While addressing the media, Plenković explained that the college will not only be an educational institution," but also a sort of a network which will include people from academia, the media and everyone else'' with the aim better find solutions ''to the various threats of the modern world, and especially in Europe''.
''I think this is a very good form of cooperation which is more open than what is usual for this type of service''. He congratulated to Croatian Security and Intelligence Agency, SOA, for the organization in signing today's letter of intent. ''It is good that we have made a step in this domain also during the Croatian Presidency, '' Plenkovic said.
The idea of establishing the College was raised by French President Emmanuel Macron in his speech at Sorbonne in September 2017 when he spoke about a stronger Europe. Macron then expressed, among other things, the need to create a kind of European intelligence academy where EU intelligence communities would converge further through training, education and knowledge.
Croatia was one of the main drivers of the initiative because SOA's Director Daniel Markic was active in creating the college from the beginning. Following the initial talks, on 5 March 2019, France brought together European security and intelligence services, which began to work on the conception of the College of Intelligence in Europe. On that occasion, Markic was one of the panelists. After a year of work, the European services have agreed on a concept and that the College will begin operating in Zagreb.

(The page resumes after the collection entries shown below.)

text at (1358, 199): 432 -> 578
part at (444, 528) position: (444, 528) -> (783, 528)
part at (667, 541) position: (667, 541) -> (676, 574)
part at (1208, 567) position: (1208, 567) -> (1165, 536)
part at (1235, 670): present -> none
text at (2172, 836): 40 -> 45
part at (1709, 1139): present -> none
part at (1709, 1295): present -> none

This is a new form of cooperation, which means it will not replace the operational cooperation we have between EU member states and other countries such as the USA or others. However, we want a little more transparency and trust, said the SOA director.

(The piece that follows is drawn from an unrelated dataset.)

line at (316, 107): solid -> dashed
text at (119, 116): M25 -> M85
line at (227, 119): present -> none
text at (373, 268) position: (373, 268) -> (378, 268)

Markic explained that this form of cooperation is "one at a strategic level" in order to find a "better way to communicate" among the various services.
''We need to communicate differently at the strategic level and that's why this initiative exists. Croatia and SOA initially embraced the initiative. The agency proved to be leading in this project and it is very likely Croatia will chair the college for the first year.''
Although it has not been common for intelligence services to cooperate with the public so far, this college will create a "bridge that will connect us with other communities," Markic said.

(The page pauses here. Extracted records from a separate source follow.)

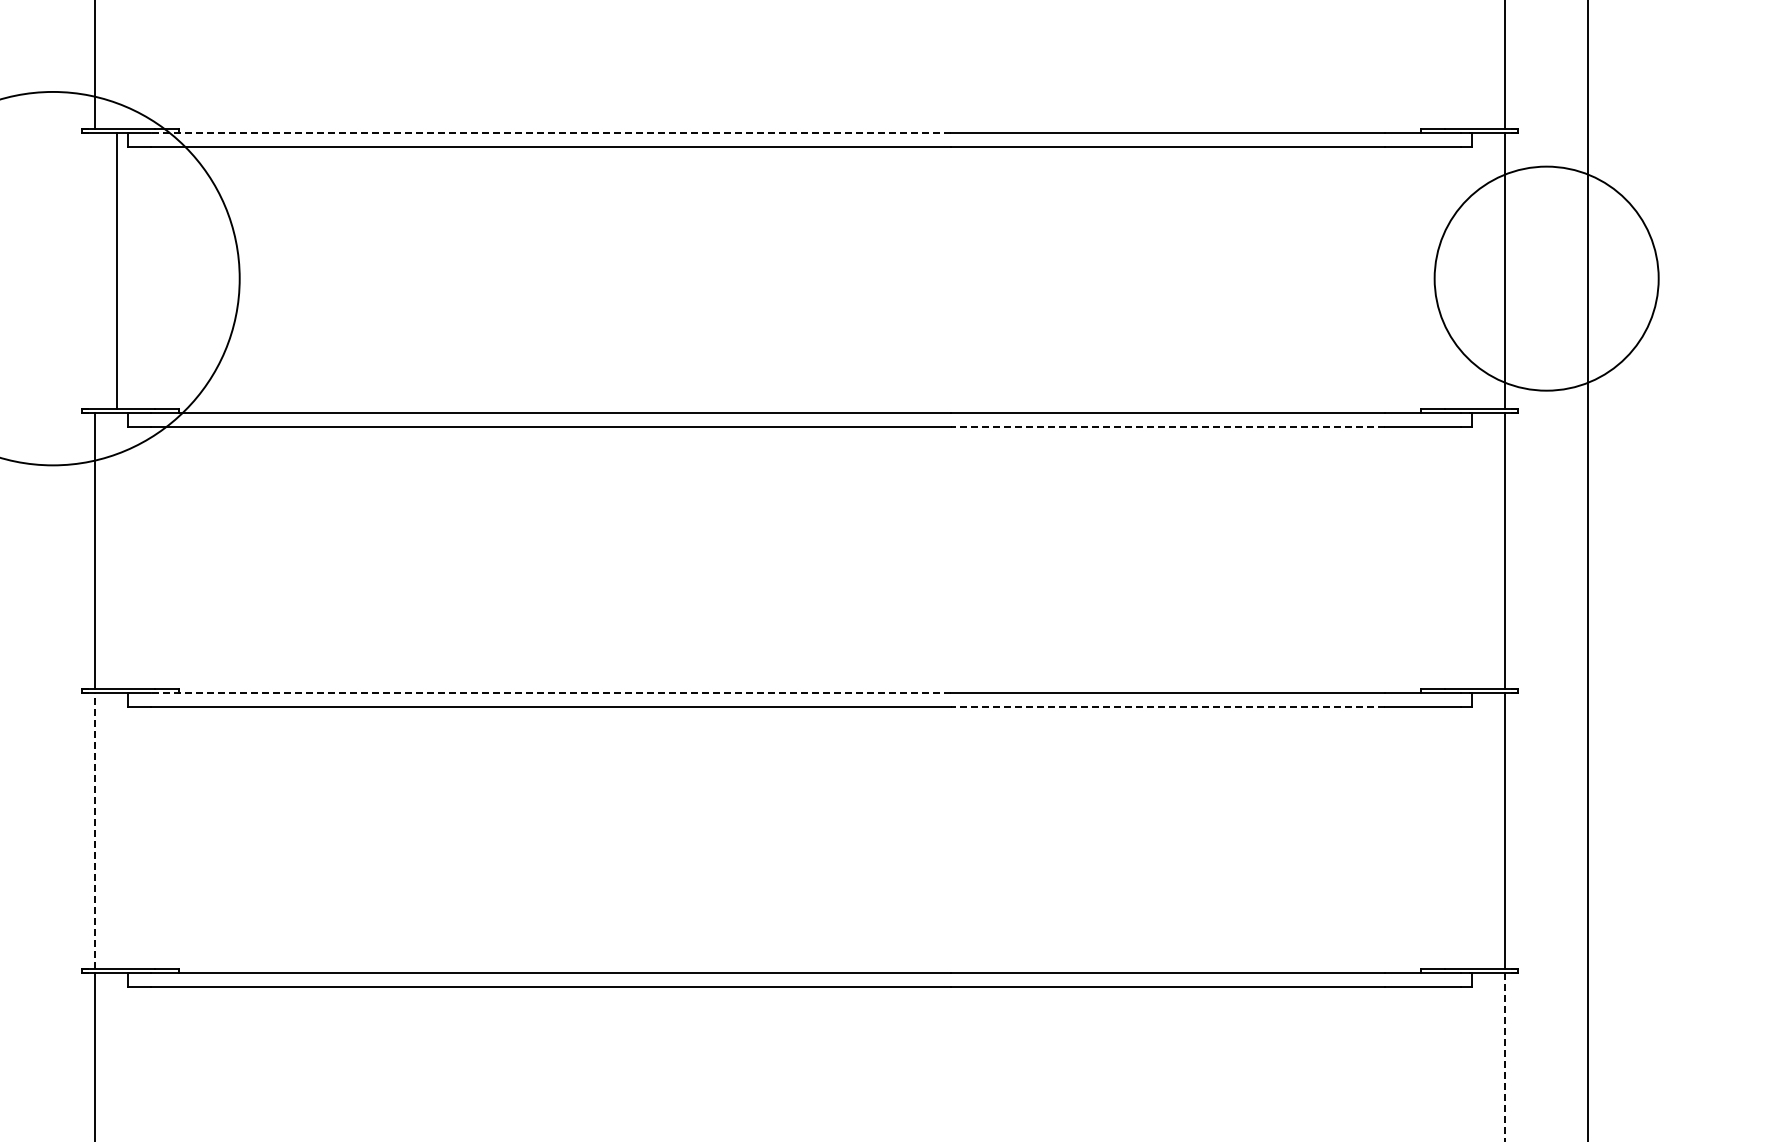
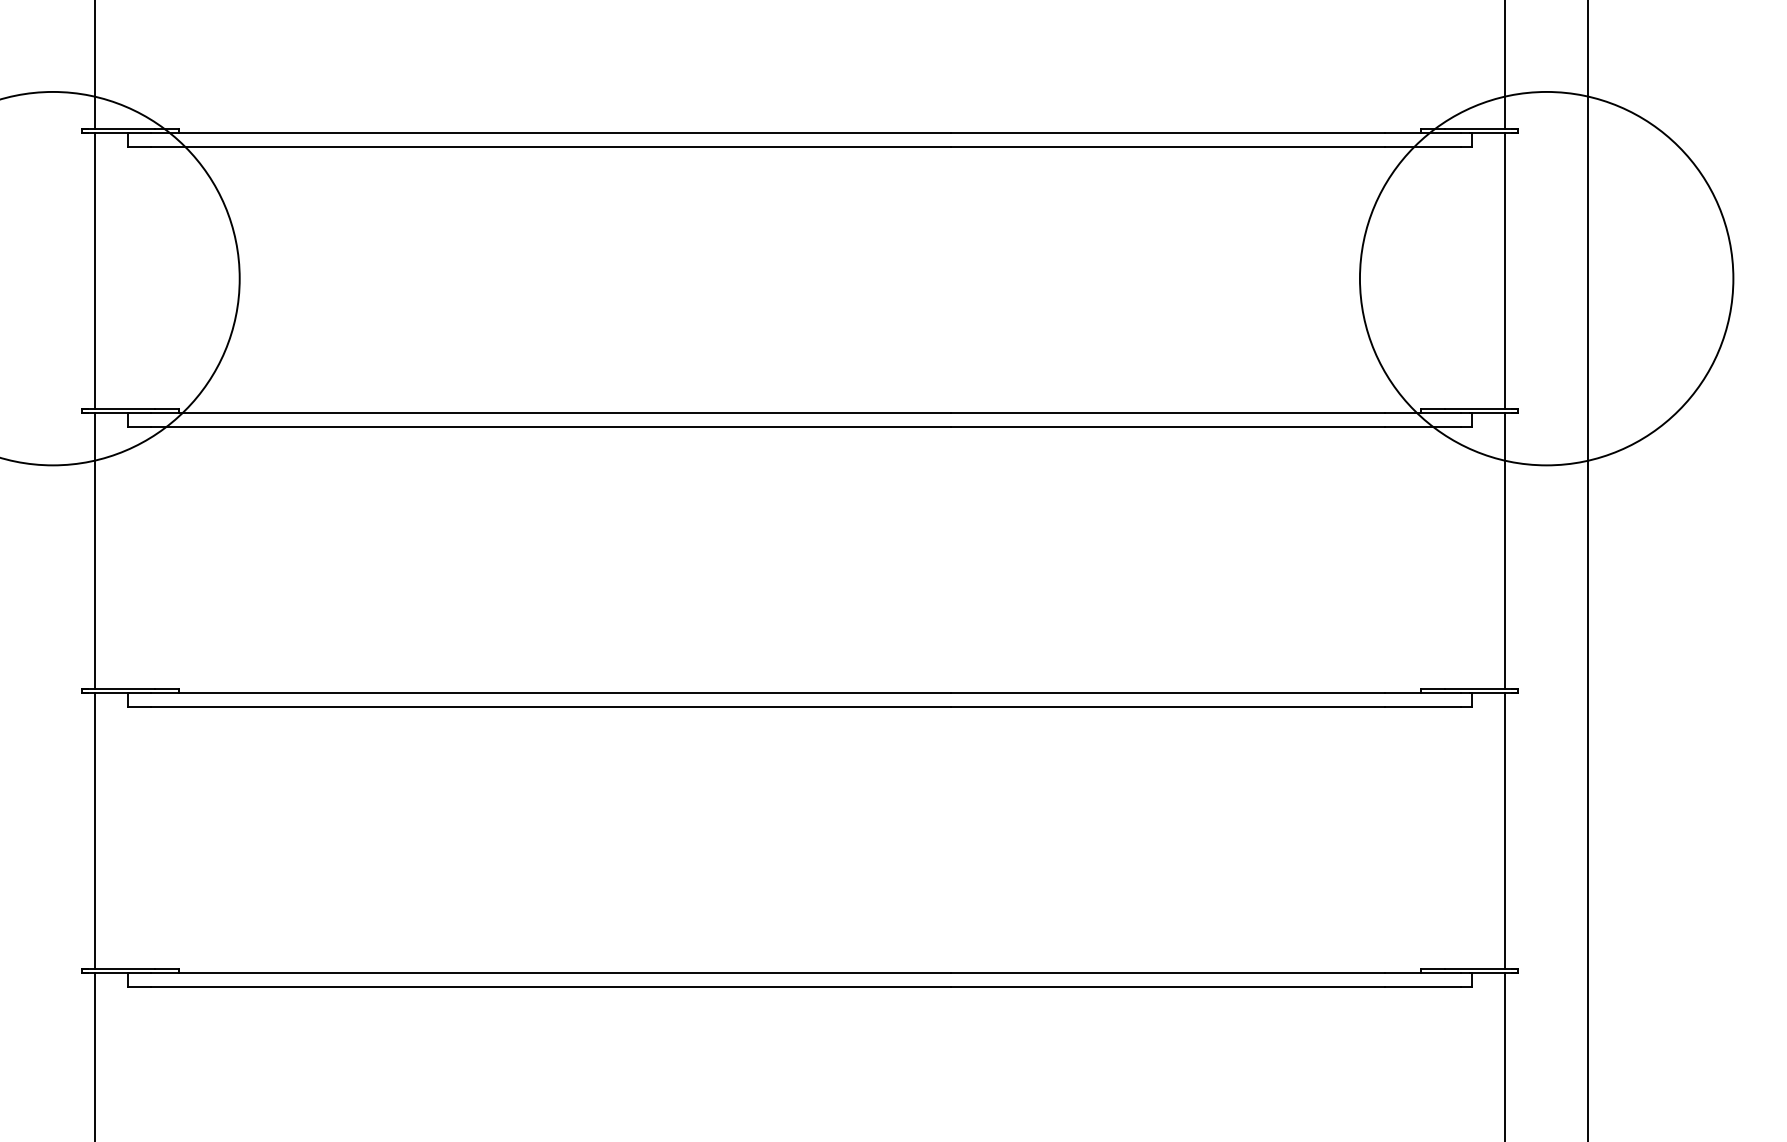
line at (550, 132): dashed -> solid
line at (116, 270) position: (116, 270) -> (94, 270)
circle at (1546, 278) diameter: 224 px -> 373 px
line at (1167, 426): dashed -> solid
line at (550, 692): dashed -> solid
line at (1167, 706): dashed -> solid
line at (94, 830): dashed -> solid
line at (1505, 1057): dashed -> solid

A secretariat for coordinating activities will be located in Paris, and occasionally seminars and conferences and conferences will be organized in those countries that will participate in it. Currently, 23 countries are participating in the initiative, including: France, Germany, Italy, Croatia, the Netherlands, Hungary, Portugal, Austria, Belgium, Cyprus, Czech Republic, Denmark, Estonia, Finland, Hungary, Latvia, Lithuania, Malta, Norway, Romania, Slovenia, Spain, Sweden, United Kingdom. It is expected that the 5 remaining EU countries which didn't adhere so far will join in the future.
Guests at the panel discussed the protection and defense against future security threats and states' preparedness for crisis. Participants were: Sebastian Reyn, Deputy Director of the Dutch National Defense Intelligence and Security Service, Gennaro Vecchione, Head of Italian Security Intelligence Department, Mikk Marran, Director of EFIS (Estonia), Graça Mira Gomes Secretary-General of the Information System of the Portuguese Republic, Daniel Markić, Director of SOA and José Casimiro Morgado, Director Intecen. The discussion was moderated by Professor Vlatko Cvrtila, Dean of Vern University.
The conclusion of the discussion was that in the extreme situations, countries' cooperation is the only way to keep Europe safe and prosperous, while the future brings many challenges such as: cyber threats, digital challenges involving face or network 5G recognition technologies, fake news, etc. Among other things, the head of Italian agents responding at a question from the audience about coronavirus stated that the epidemic doesn't represent a crisis for Italy, the country responded to the case in a timely and expert manner.